Sysadmins: Neutral good incarnate
Sysadmins typically grow into their position by starting as entry-level desktop and network support, and then over time acquiring the broad set of skills most sysadmins have in common. By that point, these sysadmins know all of the systems and applications they are responsible for. They know the app on server one needs to be restarted every other Tuesday, or the service on server nine will crash on Wednesday with no errors. They have fine-tuned their monitoring so it ignores what doesn’t matter, even that error that happens on the third Sunday of the month, despite the fact that it’s marked as fatal.
In short, sysadmins know how to feed and care for the servers that run the core of your business. These sysadmins have grown to use automation to handle routine tasks across all the servers they manage. They love templates, golden images, and standards, but are flexible enough to make a parameter change on just the one server that has an error, and then make a note regarding why that server is now uniquely configured.
Sysadmins are great, but they have a couple of quirks. The first being that you just do not get root access without divine intervention, and that any changes they make which were not their idea have to be documented as required by the application they are working with’s vendor, and then will still be double-checked.
The servers are their domain, and no one messes with their stuff.

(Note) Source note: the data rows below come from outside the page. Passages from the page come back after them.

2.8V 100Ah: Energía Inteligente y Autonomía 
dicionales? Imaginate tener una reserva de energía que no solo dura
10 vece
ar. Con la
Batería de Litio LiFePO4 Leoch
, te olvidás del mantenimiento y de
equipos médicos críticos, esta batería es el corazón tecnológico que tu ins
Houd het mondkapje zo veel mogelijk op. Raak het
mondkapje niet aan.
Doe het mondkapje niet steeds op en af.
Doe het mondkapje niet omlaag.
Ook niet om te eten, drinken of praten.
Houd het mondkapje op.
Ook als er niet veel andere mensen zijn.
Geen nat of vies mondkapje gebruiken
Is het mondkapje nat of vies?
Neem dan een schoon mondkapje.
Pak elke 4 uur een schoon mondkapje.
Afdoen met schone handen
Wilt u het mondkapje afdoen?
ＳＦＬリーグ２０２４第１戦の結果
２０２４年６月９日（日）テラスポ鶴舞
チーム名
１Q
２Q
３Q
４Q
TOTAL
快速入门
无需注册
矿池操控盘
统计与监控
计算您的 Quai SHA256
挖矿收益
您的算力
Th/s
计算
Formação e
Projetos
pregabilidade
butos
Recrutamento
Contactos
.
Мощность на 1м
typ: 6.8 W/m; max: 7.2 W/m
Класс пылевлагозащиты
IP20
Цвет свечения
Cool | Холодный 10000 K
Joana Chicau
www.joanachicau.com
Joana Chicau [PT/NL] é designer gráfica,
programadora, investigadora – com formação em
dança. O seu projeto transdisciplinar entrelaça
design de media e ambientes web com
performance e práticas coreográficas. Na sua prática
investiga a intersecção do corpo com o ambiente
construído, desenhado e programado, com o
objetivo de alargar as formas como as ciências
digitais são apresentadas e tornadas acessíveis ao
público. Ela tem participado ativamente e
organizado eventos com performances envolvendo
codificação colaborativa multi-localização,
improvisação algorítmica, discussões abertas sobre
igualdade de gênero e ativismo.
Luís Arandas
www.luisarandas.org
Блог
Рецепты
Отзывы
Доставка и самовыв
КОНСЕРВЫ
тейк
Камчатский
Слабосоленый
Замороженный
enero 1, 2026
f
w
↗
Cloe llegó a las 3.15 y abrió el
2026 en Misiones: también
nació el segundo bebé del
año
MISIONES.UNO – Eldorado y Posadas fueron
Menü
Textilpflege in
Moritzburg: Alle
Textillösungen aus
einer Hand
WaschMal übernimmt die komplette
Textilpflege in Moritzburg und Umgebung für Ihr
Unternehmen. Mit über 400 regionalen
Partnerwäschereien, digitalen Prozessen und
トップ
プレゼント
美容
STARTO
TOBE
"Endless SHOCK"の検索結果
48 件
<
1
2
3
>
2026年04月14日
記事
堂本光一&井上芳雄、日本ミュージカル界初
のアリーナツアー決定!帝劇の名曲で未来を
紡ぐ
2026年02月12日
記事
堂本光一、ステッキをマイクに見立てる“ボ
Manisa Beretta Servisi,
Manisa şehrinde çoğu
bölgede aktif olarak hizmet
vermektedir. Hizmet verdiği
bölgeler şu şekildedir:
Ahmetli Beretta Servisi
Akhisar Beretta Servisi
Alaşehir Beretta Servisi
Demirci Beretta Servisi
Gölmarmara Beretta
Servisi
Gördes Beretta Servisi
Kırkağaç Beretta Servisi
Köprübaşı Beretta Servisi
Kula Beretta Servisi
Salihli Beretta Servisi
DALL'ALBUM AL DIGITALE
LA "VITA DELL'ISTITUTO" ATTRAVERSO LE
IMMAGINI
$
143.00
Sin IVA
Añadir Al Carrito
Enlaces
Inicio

SREs: Thanos would be proud
As opposed to the path to becoming a sysadmin, SREs are as likely to come from a development background as a sysadmin background. The SRE position is closer to the lifecycle you find in an application development environment.
As an organization grows and introduces DevOps concepts like continuous integration and continuous delivery (CI/CD), there will often be a skills gap on how to run those immutable applications across multiple environments while having them scale to meet the business’s needs. This is the world of an SRE. Yes, a sysadmin can learn the additional tools, but at scale, this easily becomes a full-time position to keep up. A specialist makes sense.
SREs use concepts like infrastructure-as-code to produce templates, which are called to deploy the environment an application will run in, with the goal of every application and its environment being completely reproducible with the push of a button. So, app one on server one in system testing will have the exact same binaries that will be used on server fifteen in production, with the exception of environment-specific variables like passwords and database connection strings.
An SRE will also completely destroy an environment and rebuild it based on a configuration change. There is no emotional attachment to any system. Each system is just a number and is tagged and lifecycled accordingly, even to the point that routine server patching is done by redeploying the entire application stack.
In certain situations, especially when operating in large DevOps-based environments, the specialized skills an SRE provides regarding how to handle any level of scale definitely offer an advantage. And every time they get stuck, they will seek out the help of their friendly neighborhood sysadmin—or (BOFH) on a bad day—for those well-honed troubleshooting skills, and the breadth of experiences which sysadmins rely on to provide value to any organization they are a part of.